Com efeito, a ofensiva de Khadafi contra o derradeiro bastião rebelde em Benghazi foi travada devido a um ultimato do Reino Unido e da França, duas potências europeias que a sabedoria convencional há muito havia condenado ao declínio geopolítico.
Ao contrário do que normalmente sucederia, a liderança da coligação internacional que se opõe ao regime de Khadafi não cabe aos Estados Unidos. Isto nota-te até nos protestos anti-ocidentais nas ruas de Tripoli: os manifestantes gritam juras de ódio à França e à Grã-Bretanha, mas não aos Estados Unidos.
E ao contrário do que se poderia pensar à primeira vista, tal não será apenas uma manobra de relações públicas ou uma forma elaborada de fazer a guerra por procuração, por parte da administração Obama. Nas negociações que tiveram lugar nas últimas semanas, com vista à imposição de uma zona de exclusão aérea sobre a Líbia, os EUA foram altamente pressionados pelos seus parceiros europeus para assumirem a liderança de uma coligação anti-Khadafi, mas recusaram-se a fazê-lo e até a comprometerem meios substanciais na região. Perante esta atitude, os governos da França e do Reino Unido chegaram a admitir agirem sozinhos e sem mandato da ONU.

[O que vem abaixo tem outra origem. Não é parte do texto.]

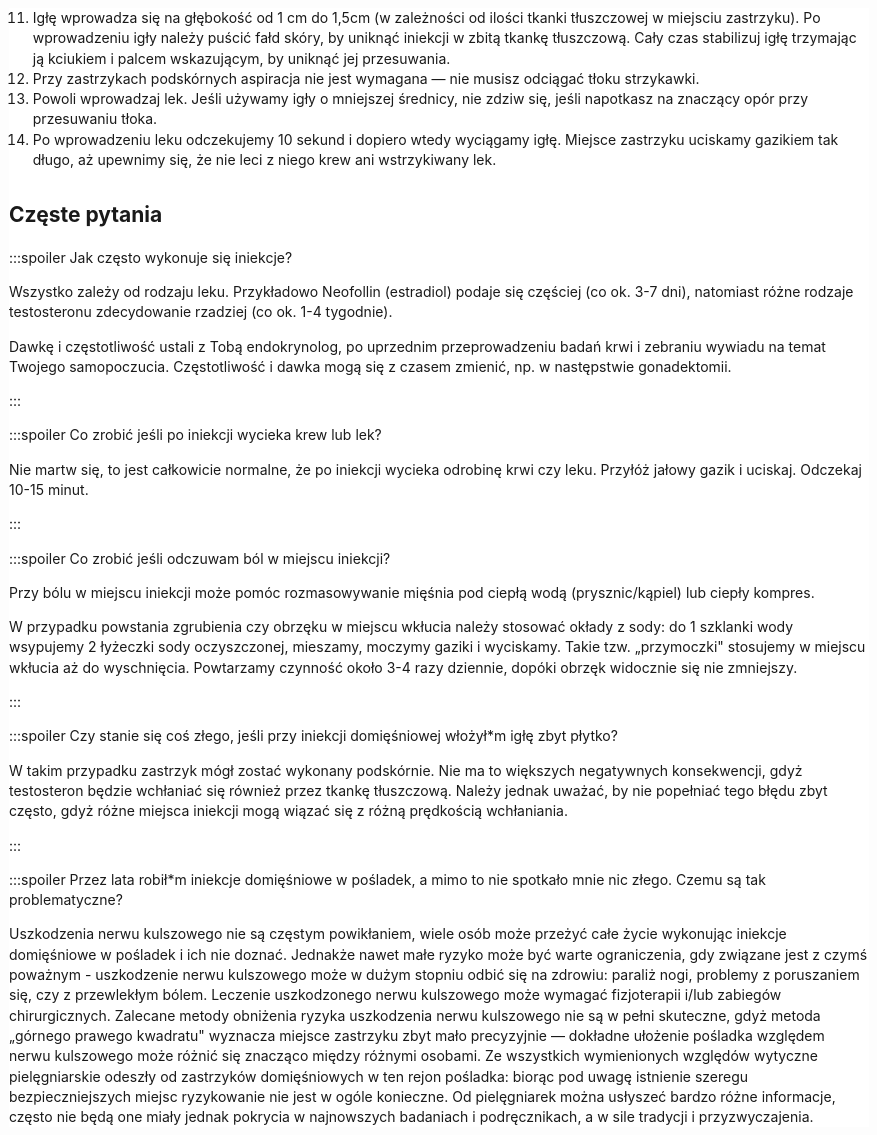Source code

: 11. Igłę wprowadza się na głębokość od 1 cm do 1,5cm (w zależności od ilości tkanki tłuszczowej w miejsciu zastrzyku). Po wprowadzeniu igły należy puścić fałd skóry, by uniknąć iniekcji w zbitą tkankę tłuszczową. Cały czas stabilizuj igłę trzymając ją kciukiem i palcem wskazującym, by uniknąć jej przesuwania.
13. Przy zastrzykach podskórnych aspiracja nie jest wymagana — nie musisz odciągać tłoku strzykawki.
14. Powoli wprowadzaj lek. Jeśli używamy igły o mniejszej średnicy, nie zdziw się, jeśli napotkasz na znaczący opór przy przesuwaniu tłoka. 
15. Po wprowadzeniu leku odczekujemy 10 sekund i dopiero wtedy wyciągamy igłę. Miejsce zastrzyku uciskamy gazikiem tak długo, aż upewnimy się, że nie leci z niego krew ani wstrzykiwany lek.

## Częste pytania

:::spoiler Jak często wykonuje się iniekcje?

Wszystko zależy od rodzaju leku. Przykładowo Neofollin (estradiol) podaje się częściej (co ok. 3-7 dni), natomiast różne rodzaje testosteronu zdecydowanie rzadziej (co ok. 1-4 tygodnie). 

Dawkę i częstotliwość ustali z Tobą endokrynolog, po uprzednim przeprowadzeniu badań krwi i zebraniu wywiadu na temat Twojego samopoczucia. Częstotliwość i dawka mogą się z czasem zmienić, np. w następstwie gonadektomii.

:::

:::spoiler Co zrobić jeśli po iniekcji wycieka krew lub lek?

Nie martw się, to jest całkowicie normalne, że po iniekcji wycieka odrobinę krwi czy leku. Przyłóż jałowy gazik i uciskaj. Odczekaj 10-15 minut.

:::

:::spoiler Co zrobić jeśli odczuwam ból w miejscu iniekcji?

Przy bólu w miejscu iniekcji może pomóc rozmasowywanie mięśnia pod ciepłą wodą (prysznic/kąpiel) lub ciepły kompres.

W przypadku powstania zgrubienia czy obrzęku w miejscu wkłucia należy stosować okłady z sody: do 1 szklanki wody wsypujemy 2 łyżeczki sody oczyszczonej, mieszamy, moczymy gaziki i wyciskamy. Takie tzw. „przymoczki" stosujemy w miejscu wkłucia aż do wyschnięcia. Powtarzamy czynność około 3-4 razy dziennie, dopóki obrzęk widocznie się nie zmniejszy.

:::

:::spoiler Czy stanie się coś złego, jeśli przy iniekcji domięśniowej włożył*m igłę zbyt płytko?

W takim przypadku zastrzyk mógł zostać wykonany podskórnie. Nie ma to większych negatywnych konsekwencji, gdyż testosteron będzie wchłaniać się również przez tkankę tłuszczową. Należy jednak uważać, by nie popełniać tego błędu zbyt często, gdyż różne miejsca iniekcji mogą wiązać się z różną prędkością wchłaniania.

:::

:::spoiler Przez lata robił*m iniekcje domięśniowe w pośladek, a mimo to nie spotkało mnie nic złego. Czemu są tak problematyczne?

Uszkodzenia nerwu kulszowego nie są częstym powikłaniem, wiele osób może przeżyć całe życie wykonując iniekcje domięśniowe w pośladek i ich nie doznać. Jednakże nawet małe ryzyko może być warte ograniczenia, gdy związane jest z czymś poważnym - uszkodzenie nerwu kulszowego może w dużym stopniu odbić się na zdrowiu: paraliż nogi, problemy z poruszaniem się, czy z przewlekłym bólem. Leczenie uszkodzonego nerwu kulszowego może wymagać fizjoterapii i/lub zabiegów chirurgicznych. Zalecane metody obniżenia ryzyka uszkodzenia nerwu kulszowego nie są w pełni skuteczne, gdyż metoda „górnego prawego kwadratu" wyznacza miejsce zastrzyku zbyt mało precyzyjnie — dokładne ułożenie pośladka względem nerwu kulszowego może różnić się znacząco między różnymi osobami. Ze wszystkich wymienionych względów wytyczne pielęgniarskie odeszły od zastrzyków domięśniowych w ten rejon pośladka: biorąc pod uwagę istnienie szeregu bezpieczniejszych miejsc ryzykowanie nie jest w ogóle konieczne. Od pielęgniarek można usłyszeć bardzo różne informacje, często nie będą one miały jednak pokrycia w najnowszych badaniach i podręcznikach, a w sile tradycji i przyzwyczajenia.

Mas a que se deve a pressa e a arrogância quase imperial por parte de Sarkozy e Cameron? E porquê a passividade dos EUA? Como é evidente, a resposta a este enigma reside no interesse nacional da França e da Inglaterra, que continuam a ser as duas únicas potências militares credíveis da Europa.
Antes de mais, Khadafi é uma ameaça maior para a Europa do que para os EUA. Um regime hostil e apoiante do terrorismo, situado a apenas 750 milhas do Sul de França, será um pesadelo. Por outro lado, há que não esquecer que o ditador líbio prometeu expulsar as petrolíferas britânicas e francesas que exploram crude no seu país, entregando as concessões a grupos chineses e indianos. E, além disso, ameaçou abrir os portões da Europa a milhões de africanos famélicos. Se sobreviver, o regime de Khadafi converter-se-á numa ameaça muito séria para o Velho Continente.
Por isso, ao contrário do que aconteceu na Bósnia e no Kosovo, os europeus não esperaram que os americanos agissem. Será o fim de uma era e o começo de uma nova? Só o tempo dirá.
O certo é que, no Reino Unido, já se fala do cancelamento dos cortes nos gastos com a Defesa que o governo Cameron pretende realizar. Os britânicos têm cada vez maior consciência de que, a prazo, os Estados Unidos vão dedicar-se cada vez menos à defesa da Europa e que esta terá de ser defendida pelos seus naturais.
Ronald Reagan, que nos anos 80 bombardeou a própria casa de Khadafi, deve estar às voltas no túmulo. Porque não agem os Estados Unidos? A resposta a esta questão reside num 'cocktail' de vários factores: o 'síndroma' do Iraque, o receio de alimentar ódios no mundo árabe e a perda de relevância da Europa e do Mediterrâneo na estratégia dos Estados Unidos (que agora estão mais focados na Ásia-Pacífico). Ou seja, à retirada do 'império'.